## [ABOUT THIS EXERCISE]
Word for word, please restate the lines from the beginning of the data through the line in which "stored in the index" appears.

** AVAILABLE DATA follows **

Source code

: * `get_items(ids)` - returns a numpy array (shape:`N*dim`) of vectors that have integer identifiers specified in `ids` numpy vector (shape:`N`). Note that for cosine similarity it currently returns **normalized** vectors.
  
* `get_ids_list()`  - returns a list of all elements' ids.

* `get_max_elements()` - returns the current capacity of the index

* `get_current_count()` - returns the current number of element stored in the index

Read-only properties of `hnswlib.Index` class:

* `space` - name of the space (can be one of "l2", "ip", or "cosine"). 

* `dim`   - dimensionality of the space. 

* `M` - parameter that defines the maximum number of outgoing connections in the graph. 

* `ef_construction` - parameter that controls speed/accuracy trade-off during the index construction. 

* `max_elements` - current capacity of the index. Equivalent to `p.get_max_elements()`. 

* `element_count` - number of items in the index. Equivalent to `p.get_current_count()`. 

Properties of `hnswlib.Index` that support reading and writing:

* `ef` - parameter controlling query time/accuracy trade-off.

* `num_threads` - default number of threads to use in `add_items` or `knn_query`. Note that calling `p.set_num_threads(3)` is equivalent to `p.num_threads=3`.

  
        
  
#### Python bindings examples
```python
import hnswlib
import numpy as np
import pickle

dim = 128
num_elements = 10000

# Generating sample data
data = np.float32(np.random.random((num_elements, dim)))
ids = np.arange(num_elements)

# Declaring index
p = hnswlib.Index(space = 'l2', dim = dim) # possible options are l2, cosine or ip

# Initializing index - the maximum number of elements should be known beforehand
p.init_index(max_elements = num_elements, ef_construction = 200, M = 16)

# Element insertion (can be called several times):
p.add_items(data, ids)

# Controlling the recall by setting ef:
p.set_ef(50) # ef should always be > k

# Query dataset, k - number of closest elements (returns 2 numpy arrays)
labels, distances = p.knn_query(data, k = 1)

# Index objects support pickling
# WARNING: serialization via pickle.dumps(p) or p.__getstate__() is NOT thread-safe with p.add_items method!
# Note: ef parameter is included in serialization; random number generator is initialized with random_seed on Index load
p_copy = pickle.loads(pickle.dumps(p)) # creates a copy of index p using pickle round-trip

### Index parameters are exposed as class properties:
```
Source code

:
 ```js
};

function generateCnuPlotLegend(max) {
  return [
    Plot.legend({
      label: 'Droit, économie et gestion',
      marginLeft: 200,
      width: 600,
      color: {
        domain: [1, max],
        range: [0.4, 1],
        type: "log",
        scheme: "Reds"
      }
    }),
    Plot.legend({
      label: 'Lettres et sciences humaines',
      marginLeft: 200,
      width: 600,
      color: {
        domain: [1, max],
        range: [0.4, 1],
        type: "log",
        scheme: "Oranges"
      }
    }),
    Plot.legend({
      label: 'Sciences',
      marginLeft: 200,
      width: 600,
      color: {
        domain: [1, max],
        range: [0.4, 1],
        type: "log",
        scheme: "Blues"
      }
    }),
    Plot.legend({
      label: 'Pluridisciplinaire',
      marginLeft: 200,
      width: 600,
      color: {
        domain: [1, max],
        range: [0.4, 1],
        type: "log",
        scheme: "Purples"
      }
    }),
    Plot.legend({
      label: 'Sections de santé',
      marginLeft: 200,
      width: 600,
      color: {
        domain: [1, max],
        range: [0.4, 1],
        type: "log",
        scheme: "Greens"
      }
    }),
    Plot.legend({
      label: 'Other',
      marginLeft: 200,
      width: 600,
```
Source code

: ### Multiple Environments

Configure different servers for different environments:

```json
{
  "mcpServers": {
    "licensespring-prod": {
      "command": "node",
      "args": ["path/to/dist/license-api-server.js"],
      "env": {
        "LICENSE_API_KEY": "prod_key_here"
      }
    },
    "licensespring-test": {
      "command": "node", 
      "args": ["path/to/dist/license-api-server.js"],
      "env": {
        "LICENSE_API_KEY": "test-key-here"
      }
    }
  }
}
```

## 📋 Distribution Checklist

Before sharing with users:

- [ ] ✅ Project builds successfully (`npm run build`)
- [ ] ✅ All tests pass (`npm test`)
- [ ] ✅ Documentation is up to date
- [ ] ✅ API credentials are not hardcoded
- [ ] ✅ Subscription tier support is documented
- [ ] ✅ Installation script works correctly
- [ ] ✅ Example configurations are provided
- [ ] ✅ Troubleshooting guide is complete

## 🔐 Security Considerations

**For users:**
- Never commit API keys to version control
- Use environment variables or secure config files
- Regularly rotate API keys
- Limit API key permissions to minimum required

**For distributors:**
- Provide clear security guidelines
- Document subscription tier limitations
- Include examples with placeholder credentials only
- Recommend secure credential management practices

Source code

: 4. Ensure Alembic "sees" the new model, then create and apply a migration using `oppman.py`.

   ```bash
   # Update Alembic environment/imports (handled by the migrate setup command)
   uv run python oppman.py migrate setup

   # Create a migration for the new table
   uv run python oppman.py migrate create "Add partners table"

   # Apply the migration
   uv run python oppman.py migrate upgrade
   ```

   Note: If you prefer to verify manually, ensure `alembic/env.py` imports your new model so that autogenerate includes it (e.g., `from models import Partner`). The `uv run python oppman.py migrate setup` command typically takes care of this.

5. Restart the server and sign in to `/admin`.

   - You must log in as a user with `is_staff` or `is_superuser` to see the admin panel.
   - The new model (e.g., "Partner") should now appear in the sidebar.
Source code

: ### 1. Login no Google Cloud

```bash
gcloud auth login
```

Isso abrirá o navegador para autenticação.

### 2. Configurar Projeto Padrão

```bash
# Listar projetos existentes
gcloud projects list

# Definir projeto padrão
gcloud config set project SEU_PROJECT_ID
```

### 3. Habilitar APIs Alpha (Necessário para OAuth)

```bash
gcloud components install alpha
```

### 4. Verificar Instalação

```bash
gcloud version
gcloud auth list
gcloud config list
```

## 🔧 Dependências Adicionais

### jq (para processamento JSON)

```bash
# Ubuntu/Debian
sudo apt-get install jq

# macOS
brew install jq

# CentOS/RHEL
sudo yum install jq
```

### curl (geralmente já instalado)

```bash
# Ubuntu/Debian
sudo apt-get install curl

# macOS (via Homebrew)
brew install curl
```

** End of AVAILABLE DATA **

## [PROBLEM SOLUTION]
Source code

: * `get_items(ids)` - returns a numpy array (shape:`N*dim`) of vectors that have integer identifiers specified in `ids` numpy vector (shape:`N`). Note that for cosine similarity it currently returns **normalized** vectors.
  
* `get_ids_list()`  - returns a list of all elements' ids.

* `get_max_elements()` - returns the current capacity of the index

* `get_current_count()` - returns the current number of element stored in the index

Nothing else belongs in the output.